UPDATE –  Boschi e Guidi saranno sentite dalla procura – A quanto si apprende nel capoluogo lucano, la Procura di Potenza potrebbe sentire la ministra Boschi e la ministra dimissionaria Federica Guidi sulla questione dell'emendamento per il via libera al giacimento "Tempa Rossa" in Basilicata che ha portato a un terremoto politico.

Il generale Giuseppe De Giorgi, il capo di Stato Maggiore della Marina, risulta indagato nell’ambito del caso di Potenza sull'impianto di Tempa Rossa, che l'altro ieri ha portato alle dimissioni del ministro allo Sviluppo economico, Federica Guidi. Secondo fonti di stampa, come il compagno dell'ex ministro, Gianluca Gemelli, De Giorgi deve rispondere di associazione a delinquere finalizzata al traffico di influenze per una storia riguardante l'Autorità portuale di Augusta. E’ stata Repubblica a rilasciare l’indiscrezione secondo cui “a settembre scorso è stato notificato un avviso di proroga delle indagini al capo di stato maggiore della Marina, indagato insieme al compagno dell’ex ministro Guidi per associazione a delinquere finalizzata al traffico di influenze per una storia riguardante l’Autorità portuale di Augusta”. Il quotidiano ricorda come De Giorgi, in scadenza di mandato, sia tra l'altro "l'ideatore di Mare nostrum" e il suo nome "sia circolato negli ultimi mesi per una candidatura al vertice della Protezione civile".

Consegne =
(1) Nel brano riportato sul caso Tempa Rossa, di quale reato deve rispondere il generale De Giorgi secondo fonti di stampa?
(2) Scrivi il seguito del brano riportato sul caso Tempa Rossa, a partire dalla sua ultima frase.

Dati riportati =
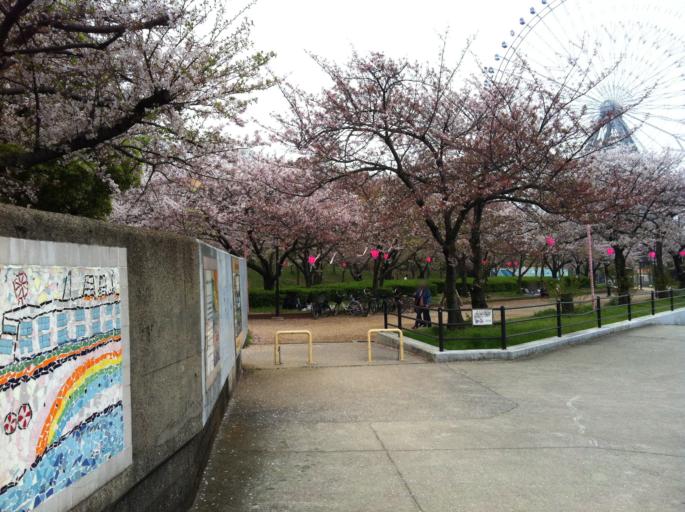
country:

In risposta =
(1) Di associazione a delinquere finalizzata al traffico di influenze, per una storia riguardante l'Autorità portuale di Augusta.

(2)
L’incarico del generale “scade tra poco più di un mese” prosegue Repubblica “e le notizie sul coinvolgimento nelle indagini sembrano destinate a segnare la fase finale di una navigazione condotta sempre sfidando le onde. De Giorgi infatti somma l’audacia dei piloti d’aereo all’esperienza del marinaio nel tenere la rotta in ogni situazione, nelle missioni militari come nelle manovre della politica: il mondo a cui ha scelto invece di dedicarsi il figlio Gabriele che, interrompendo la tradizione di famiglia, adesso è nello staff del sottosegretario Domenico Manzione”.  Per quanto riguarda l’inchiesta Petrolio, aggiunge il giornale, un nuovo filone vedrebbe nel mirino pure il porto di Augusta ed il ruolo avuto dalle lobby. Gli stessi magistrati starebbero pensando di sentire sulla vicenda anche il ministro Boschi e la stessa ormai ex ministra dello Sviluppo economico Guidi come persone informate sui fatti.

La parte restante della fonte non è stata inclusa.